- Locação financeira é o contrato pelo qual uma das partes se obriga, mediante retribuição, a ceder à outra o gozo temporário de uma coisa, móvel ou imóvel, adquirida ou construída por indicação desta, e que o locatário poderá comprar, decorrido o período acordado, por um preço nele determinado ou determinável mediante simples aplicação dos critérios nele fixados (art.º 1º).
- A locação financeira de bens imóveis ou de móveis sujeitos a registo fica sujeita a inscrição no serviço de registo competente (art.º 3º, n.º 5).
- Findo o contrato por qualquer motivo e não exercendo o locatário a faculdade de compra, o locador pode dispor do bem, nomeadamente vendendo-o ou dando-o em locação ou locação financeira ao anterior locatário ou a terceiro (art.º 7º).
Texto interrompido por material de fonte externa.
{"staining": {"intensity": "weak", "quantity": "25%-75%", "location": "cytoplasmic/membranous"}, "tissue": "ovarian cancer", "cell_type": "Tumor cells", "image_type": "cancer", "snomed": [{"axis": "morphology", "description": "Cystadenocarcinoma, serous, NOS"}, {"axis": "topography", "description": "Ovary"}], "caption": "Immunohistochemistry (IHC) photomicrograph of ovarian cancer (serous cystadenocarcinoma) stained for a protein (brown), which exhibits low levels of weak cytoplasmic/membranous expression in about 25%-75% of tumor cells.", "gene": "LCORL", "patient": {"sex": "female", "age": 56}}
- São, nomeadamente, obrigações do locatário: a) Pagar as rendas; k) Restituir o bem locado, findo o contrato, em bom estado, salvo as deteriorações inerentes a uma utilização normal, quando não opte pela sua aquisição (art.º 10º, n.º 1).
- O contrato de locação financeira pode ser resolvido por qualquer das partes, nos termos gerais, com fundamento no incumprimento das obrigações da outra parte, não sendo aplicáveis as normas especiais, constantes de lei civil, relativas à locação (art.º 17º, n.º 1).
- Se, findo o contrato por resolução ou pelo decurso do prazo sem ter sido exercido o direito de compra, o locatário não proceder à restituição do bem ao locador, pode este, após o pedido de cancelamento do registo da locação financeira, a efetuar por via eletrónica sempre que as condições técnicas o permitam, requerer ao tribunal providência cautelar consistente na sua entrega imediata ao requerente (art.º 21º, n.º 1, sob a epígrafe “Providência cautelar de entrega judicial”). Com o requerimento, o locador oferece prova sumária dos requisitos previstos no número anterior, exceto a do pedido de cancelamento do registo (...) (n.º 2). O tribunal ouvirá o requerido sempre que a audiência não puser em risco sério o fim ou a eficácia da providência (n.º 3). O tribunal ordenará a providência requerida se a prova produzida revelar a probabilidade séria da verificação dos requisitos referidos no n.º 1, podendo, no entanto, exigir que o locador preste caução adequada (n.º 4). Decretada a providência e independentemente da interposição de recurso pelo locatário, o locador pode dispor do bem, nos termos previstos no art.º 7º (n.º 6). Decretada a providência cautelar, o tribunal ouve as partes e antecipa o juízo sobre a causa principal, exceto quando não tenham sido trazidos ao procedimento, nos termos do n.º 2, os elementos necessários à resolução definitiva do caso (n.º 7). São subsidiariamente aplicáveis a esta providência as disposições gerais sobre providências cautelares, previstas no Código de Processo Civil, em tudo o que não estiver especialmente regulado no presente diploma (n.º 8).
3. Respiga-se do preâmbulo do DL n.º 30/2008, de 25.02, que o legislador, ao rever o regime jurídico da locação financeira, pretendeu concretizar uma das novas medidas de descongestionamento do sistema judicial (evitar ações judiciais desnecessárias):
- Por um lado, esclareceu, nomeadamente, que o cancelamento do registo da locação financeira é independente de qualquer tipo de ação judicial intentada para a recuperação da posse do bem locado, podendo ser efetuado pelas vias administrativas normais e eletrónicas.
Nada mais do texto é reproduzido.